Identify every line in the records below that contains the word "pixels", and reproduce each one.

::::::

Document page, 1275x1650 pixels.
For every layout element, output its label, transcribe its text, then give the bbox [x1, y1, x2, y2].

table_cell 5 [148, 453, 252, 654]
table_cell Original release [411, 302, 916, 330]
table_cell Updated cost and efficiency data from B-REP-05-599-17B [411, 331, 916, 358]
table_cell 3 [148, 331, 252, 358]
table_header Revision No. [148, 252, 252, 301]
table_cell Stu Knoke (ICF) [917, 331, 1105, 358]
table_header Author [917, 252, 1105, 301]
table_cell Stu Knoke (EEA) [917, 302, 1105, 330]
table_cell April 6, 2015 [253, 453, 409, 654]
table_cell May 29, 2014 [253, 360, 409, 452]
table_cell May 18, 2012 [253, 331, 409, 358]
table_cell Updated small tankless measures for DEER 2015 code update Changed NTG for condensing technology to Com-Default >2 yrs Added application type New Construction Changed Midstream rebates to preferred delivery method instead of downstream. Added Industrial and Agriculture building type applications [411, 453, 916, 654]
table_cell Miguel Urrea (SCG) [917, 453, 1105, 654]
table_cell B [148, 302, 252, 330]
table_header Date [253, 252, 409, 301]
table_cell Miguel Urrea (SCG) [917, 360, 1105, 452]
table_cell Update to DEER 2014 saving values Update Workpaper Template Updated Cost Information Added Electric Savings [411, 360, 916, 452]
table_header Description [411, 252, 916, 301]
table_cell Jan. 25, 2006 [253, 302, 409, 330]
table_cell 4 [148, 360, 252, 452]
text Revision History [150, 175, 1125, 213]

::::::

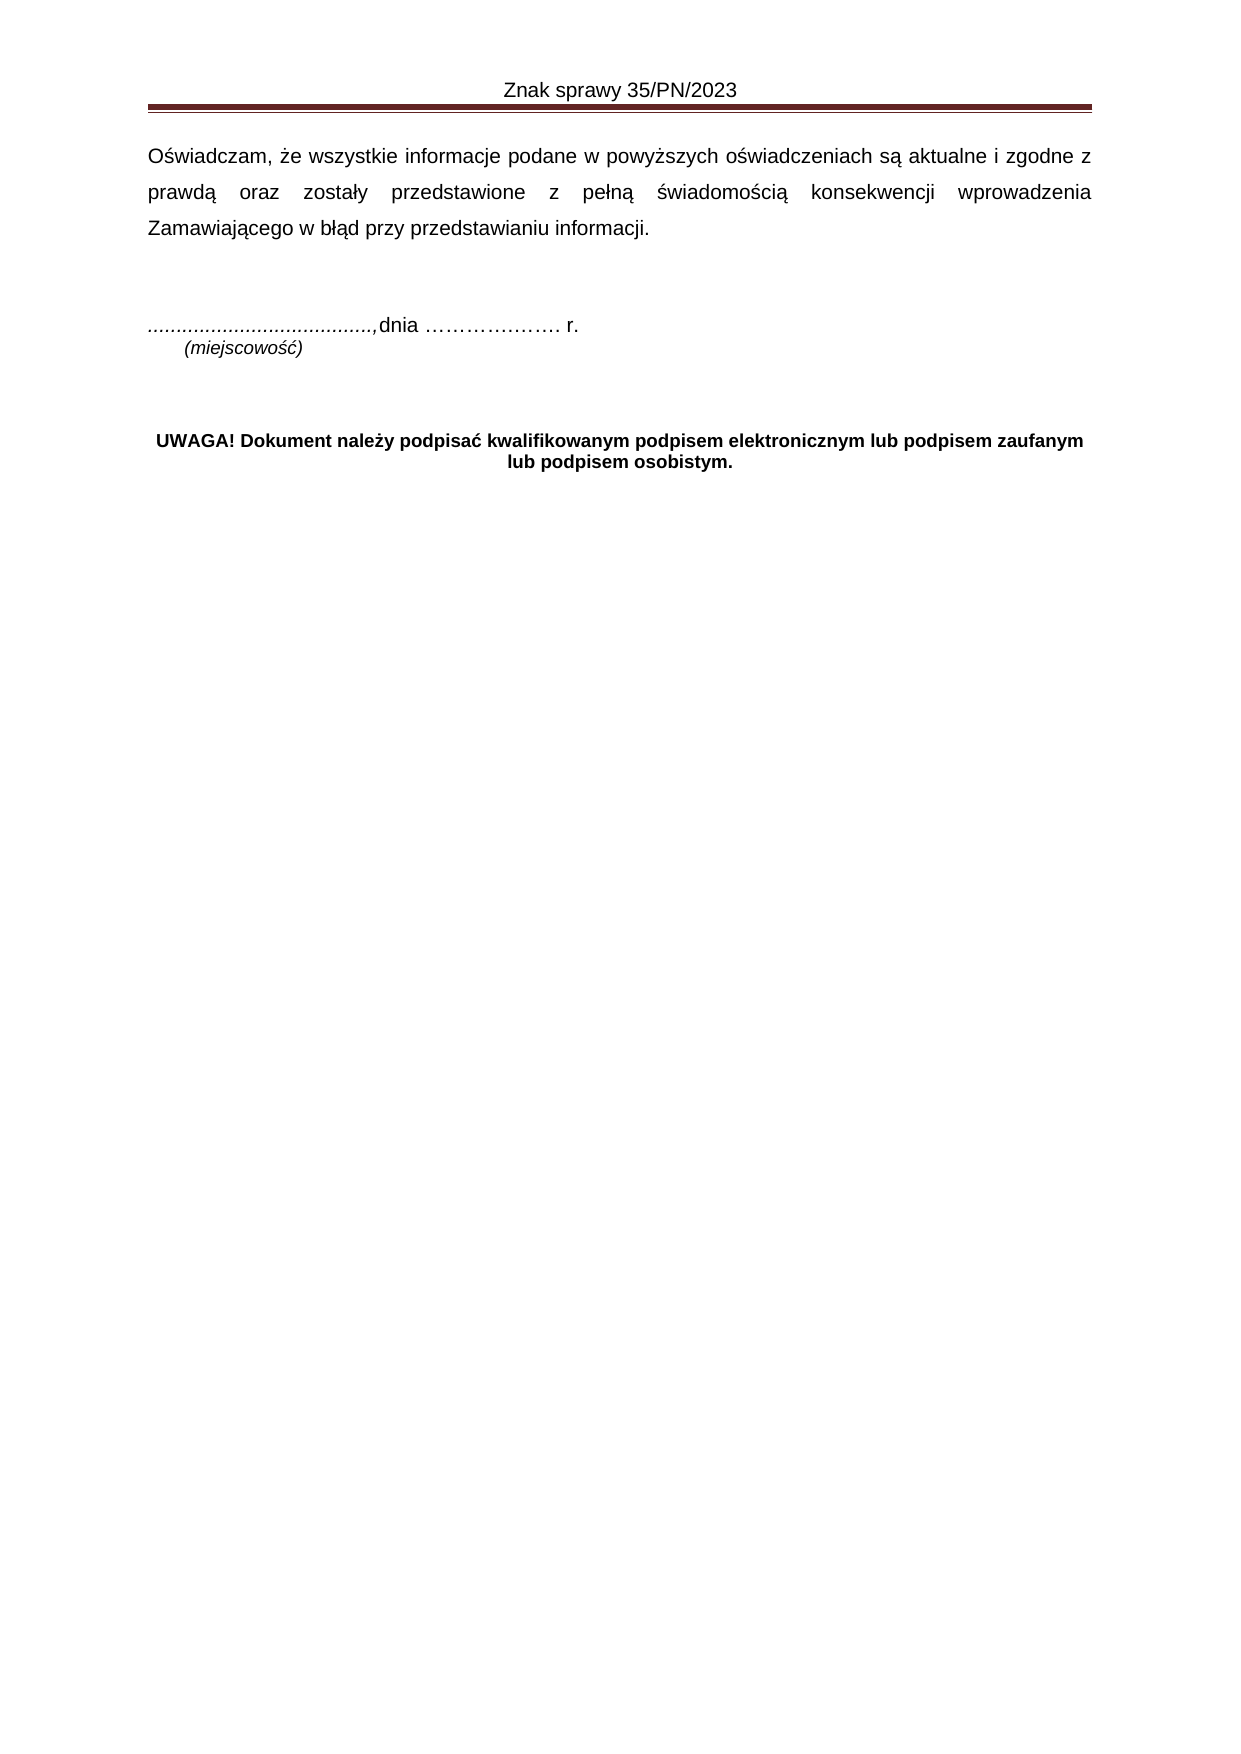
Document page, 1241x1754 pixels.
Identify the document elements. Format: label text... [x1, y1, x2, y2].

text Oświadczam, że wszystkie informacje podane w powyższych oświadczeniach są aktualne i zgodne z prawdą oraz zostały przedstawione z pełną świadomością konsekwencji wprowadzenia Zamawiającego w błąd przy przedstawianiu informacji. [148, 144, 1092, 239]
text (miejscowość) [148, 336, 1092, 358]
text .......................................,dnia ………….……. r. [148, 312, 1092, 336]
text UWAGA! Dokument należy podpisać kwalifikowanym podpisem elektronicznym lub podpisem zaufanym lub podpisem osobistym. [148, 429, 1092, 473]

::::::

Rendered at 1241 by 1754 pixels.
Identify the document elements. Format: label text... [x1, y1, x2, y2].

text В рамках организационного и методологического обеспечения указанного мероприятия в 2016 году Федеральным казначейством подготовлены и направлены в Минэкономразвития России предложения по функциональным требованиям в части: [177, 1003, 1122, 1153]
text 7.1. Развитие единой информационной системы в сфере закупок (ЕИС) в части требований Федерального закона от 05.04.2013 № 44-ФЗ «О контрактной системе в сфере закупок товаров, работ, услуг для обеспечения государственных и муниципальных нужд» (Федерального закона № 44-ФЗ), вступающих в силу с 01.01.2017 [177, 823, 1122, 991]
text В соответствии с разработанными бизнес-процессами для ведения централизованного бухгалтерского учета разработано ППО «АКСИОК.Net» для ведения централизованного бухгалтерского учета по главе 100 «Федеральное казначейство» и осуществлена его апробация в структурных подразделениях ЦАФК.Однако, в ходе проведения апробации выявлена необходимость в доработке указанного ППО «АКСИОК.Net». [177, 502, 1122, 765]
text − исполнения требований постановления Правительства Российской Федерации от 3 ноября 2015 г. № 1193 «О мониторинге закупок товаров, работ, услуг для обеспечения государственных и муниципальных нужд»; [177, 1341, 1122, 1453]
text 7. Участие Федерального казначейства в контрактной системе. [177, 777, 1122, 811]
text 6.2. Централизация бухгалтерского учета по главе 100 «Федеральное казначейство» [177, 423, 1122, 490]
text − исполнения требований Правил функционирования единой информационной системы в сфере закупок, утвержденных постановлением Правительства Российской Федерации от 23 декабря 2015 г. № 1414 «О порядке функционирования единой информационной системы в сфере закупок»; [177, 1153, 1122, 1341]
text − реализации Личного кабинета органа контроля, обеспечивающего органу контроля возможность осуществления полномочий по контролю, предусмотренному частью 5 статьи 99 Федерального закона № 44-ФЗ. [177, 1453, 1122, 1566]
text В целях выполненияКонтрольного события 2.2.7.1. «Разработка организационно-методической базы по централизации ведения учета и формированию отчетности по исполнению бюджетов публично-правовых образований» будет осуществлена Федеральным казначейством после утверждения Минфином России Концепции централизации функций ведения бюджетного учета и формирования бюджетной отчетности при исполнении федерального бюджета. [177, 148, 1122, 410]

::::::

§ **FINISHED EXERCISE**
Document page, 1275x1650 pixels.
Document page, 1241x1754 pixels.
Rendered at 1241 by 1754 pixels.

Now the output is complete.